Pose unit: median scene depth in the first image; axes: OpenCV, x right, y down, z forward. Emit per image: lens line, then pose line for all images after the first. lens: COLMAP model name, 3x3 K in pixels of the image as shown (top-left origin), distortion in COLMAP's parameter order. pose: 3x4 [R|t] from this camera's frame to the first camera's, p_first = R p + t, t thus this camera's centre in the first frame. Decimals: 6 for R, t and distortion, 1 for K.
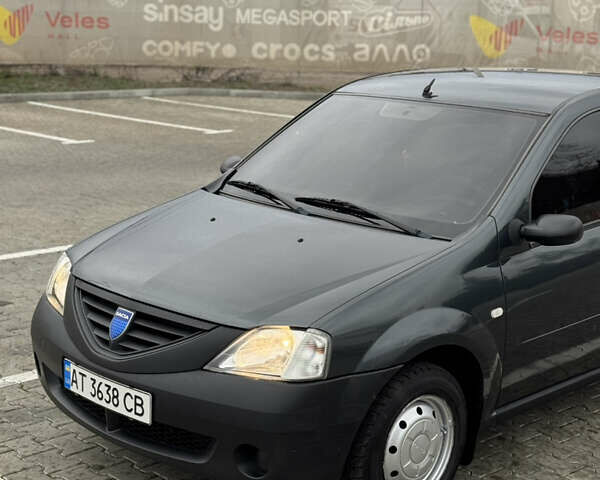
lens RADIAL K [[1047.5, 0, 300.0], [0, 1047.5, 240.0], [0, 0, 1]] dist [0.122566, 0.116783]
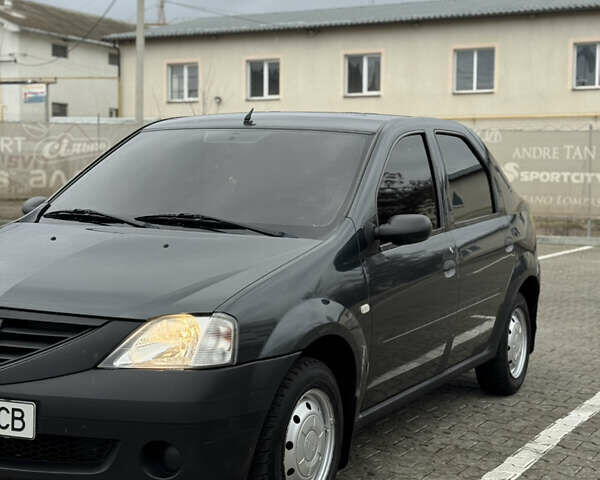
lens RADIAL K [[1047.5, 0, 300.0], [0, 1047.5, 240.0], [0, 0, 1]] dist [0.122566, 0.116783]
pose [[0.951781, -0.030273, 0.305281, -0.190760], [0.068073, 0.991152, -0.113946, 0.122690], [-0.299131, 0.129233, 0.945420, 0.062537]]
--------
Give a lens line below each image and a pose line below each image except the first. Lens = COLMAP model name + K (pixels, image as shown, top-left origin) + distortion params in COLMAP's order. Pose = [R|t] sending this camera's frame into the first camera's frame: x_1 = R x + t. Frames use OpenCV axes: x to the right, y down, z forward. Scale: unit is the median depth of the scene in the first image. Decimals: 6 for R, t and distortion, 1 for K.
--------
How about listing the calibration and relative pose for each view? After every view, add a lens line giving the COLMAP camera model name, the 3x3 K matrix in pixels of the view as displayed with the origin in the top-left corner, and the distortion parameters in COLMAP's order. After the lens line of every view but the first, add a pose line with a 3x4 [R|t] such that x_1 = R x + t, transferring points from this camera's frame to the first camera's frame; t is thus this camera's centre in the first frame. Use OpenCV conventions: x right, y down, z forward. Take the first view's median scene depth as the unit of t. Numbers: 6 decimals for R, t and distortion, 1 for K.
--------
• [What to work on]: Duplicate the rows between the line holding "Pose unit: median" and the line holding "0.129233, 0.945420, 0.062537]]", inclusive, leaving the pictures out of the answer.

• [Your response]:
Pose unit: median scene depth in the first image; axes: OpenCV, x right, y down, z forward. Emit per image: lens line, then pose line for all images after the first. lens: COLMAP model name, 3x3 K in pixels of the image as shown (top-left origin), distortion in COLMAP's parameter order. pose: 3x4 [R|t] from this camera's frame to the first camera's, p_first = R p + t, t thus this camera's centre in the first frame. Decimals: 6 for R, t and distortion, 1 for K.
lens RADIAL K [[1047.5, 0, 300.0], [0, 1047.5, 240.0], [0, 0, 1]] dist [0.122566, 0.116783]
lens RADIAL K [[1047.5, 0, 300.0], [0, 1047.5, 240.0], [0, 0, 1]] dist [0.122566, 0.116783]
pose [[0.951781, -0.030273, 0.305281, -0.190760], [0.068073, 0.991152, -0.113946, 0.122690], [-0.299131, 0.129233, 0.945420, 0.062537]]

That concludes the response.